Last winter was a nightmare. “Oh”, Mrs Altopia kept saying, “just look at the snow on the trees. Isn’t it just beautiful?” I must admit I didn’t look up to see the vista all that often. I was either huddled almost double against the ferocious blasts and driving snow or busy looking where I put my feet so that I didn’t end up on my back again. I keep telling Mrs A that she was born ginger, a variant form of blonde; and since fair people were designed for these latitudes she should expect to derive more pleasure from the winter than I do. She just tells me not to be so grumpy and to enjoy the splendour of it.

I really do think that evolution’s omission as far as human beings are concerned is that we were not also supplied with wings. Given that we only have two legs each, and bearing in mind the existence of seas and oceans, it wouldn’t be very practical to migrate south each winter and back every summer. On the other hand, if we were able to fly, I would now be writing a much more cheerful blog and Mrs A wouldn’t be so weary of my constant verbal onslaught against the elements.

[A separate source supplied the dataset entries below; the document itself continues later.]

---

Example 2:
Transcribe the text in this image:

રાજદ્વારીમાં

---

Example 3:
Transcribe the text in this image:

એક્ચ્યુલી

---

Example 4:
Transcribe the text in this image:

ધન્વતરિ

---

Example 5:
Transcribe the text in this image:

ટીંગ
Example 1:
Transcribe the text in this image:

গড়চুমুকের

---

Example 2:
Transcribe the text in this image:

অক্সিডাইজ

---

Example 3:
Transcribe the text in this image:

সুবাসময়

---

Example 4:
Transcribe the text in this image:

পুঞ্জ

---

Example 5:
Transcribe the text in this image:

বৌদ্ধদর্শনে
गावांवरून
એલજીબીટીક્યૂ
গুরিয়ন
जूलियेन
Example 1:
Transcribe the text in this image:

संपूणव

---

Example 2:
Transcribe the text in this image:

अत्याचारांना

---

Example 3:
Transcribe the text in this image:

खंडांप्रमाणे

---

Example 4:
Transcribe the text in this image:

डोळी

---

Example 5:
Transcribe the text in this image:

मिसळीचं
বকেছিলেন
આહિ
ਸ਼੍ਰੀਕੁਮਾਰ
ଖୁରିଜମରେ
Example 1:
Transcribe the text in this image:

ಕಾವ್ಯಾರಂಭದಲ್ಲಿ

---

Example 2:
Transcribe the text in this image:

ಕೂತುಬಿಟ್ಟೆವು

She tries to cheer me up and says “Just think how much luckier we are these days than we were when we were children? There was no central heating then and we used to be able to breathe pictures into the ice on the ‘inside’ of our bedroom windows!” It’s true, but it doesn’t make me feel much better. Each morning, after I have donned innumerable layers of clothing I bend down and open up the large drawer beneath the bed. There I can view the pile of laundered shorts and T shirts, dreaming of the three and a half weeks each year when it will be possible to wear them. I regularly examine the bushes in the garden for signs of new growth and positively ‘will’ the snowdrops to wake up.

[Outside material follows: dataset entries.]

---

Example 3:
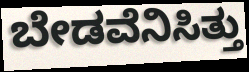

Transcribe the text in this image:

ಬೇಡವೆನಿಸಿತ್ತು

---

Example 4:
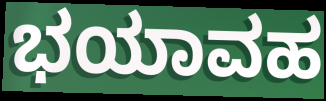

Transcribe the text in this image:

ಭಯಾವಹ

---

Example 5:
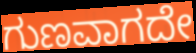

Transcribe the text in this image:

ಗುಣವಾಗದೇ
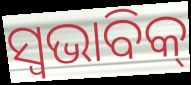
ସ୍ୱଭାବିକ୍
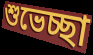
শুভেচ্ছা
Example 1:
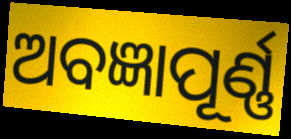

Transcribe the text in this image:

ଅବଜ୍ଞାପୂର୍ଣ୍ଣ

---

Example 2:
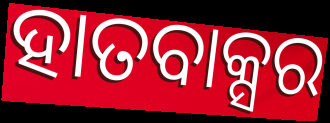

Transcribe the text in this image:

ହାତବାକ୍ସର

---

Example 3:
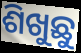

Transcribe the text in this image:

ଶିଖୁଛୁ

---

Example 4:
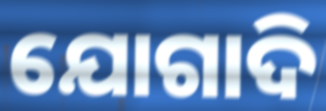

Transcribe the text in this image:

ଯୋଗାଦି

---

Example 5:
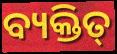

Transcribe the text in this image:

ବ୍ୟକ୍ତିତ୍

The only course left to me is hibernation but Mrs A is far from keen and suggests that with my appetite I wouldn’t last beyond breakfast time on the first morning. She’s probably right and we do have to count our blessings. I can at least remain smug in the knowledge that in a few moments I can press 'send' rather than having to trudge through the driving wind and hail to the post box. But of course I still have to shop for food – now where did I put that shovel?